Adversarial attacks definition
Adversarial attacks are malicious techniques designed to trick artificial intelligence (AI) and machine learning systems into making mistakes. Attackers do this by making subtle, carefully-planned changes to the data they feed into the AI model. These small modifications can cause the AI system to produce completely wrong results.
These attacks are becoming a serious concern in AI security, especially in critical applications like facial recognition, autonomous vehicles, medical diagnosis systems, and cybersecurity tools where accuracy is essential.
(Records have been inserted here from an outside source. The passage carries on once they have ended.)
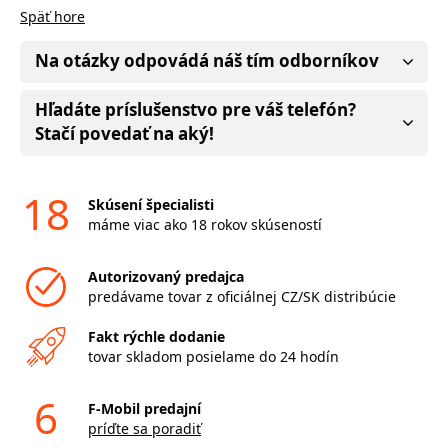
Späť hore
Na otázky odpovádá náš tím odborníkov
Hľadáte príslušenstvo pre váš telefón?
Stačí povedať na aký!
18
Skúsení špecialisti
máme viac ako 18 rokov skúseností
Autorizovaný predajca
predávame tovar z oficiálnej CZ/SK distribúcie
Fakt rýchle dodanie
tovar skladom posielame do 24 hodín
6
F-Mobil predajní
príďte sa poradiť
See also: adversarial machine learning
Types of adversarial attacks
- Evasion attacks. An attacker introduces malicious input to a trained model to cause it to make incorrect predictions. The changes to the input data are often minimal but specifically crafted to mislead the model.
- Poisoning attacks. In this type of attack, the adversary contaminates the training data used to build the ML model. By injecting malicious data points into the training set, attackers can manipulate the model's learning process, causing it to learn incorrect patterns and make biased or erroneous predictions when deployed.
- Model extraction attacks. These attacks aim to replicate or steal an ML model by querying it repeatedly and observing its outputs. The attacker then uses this information to create a substitute model that mimics the behavior of the original, potentially bypassing its security measures.
- Byzantine attacks. Byzantine attacks involve malicious participants submitting corrupted model updates or gradients to poison the global model. This can degrade the model's performance or introduce backdoors.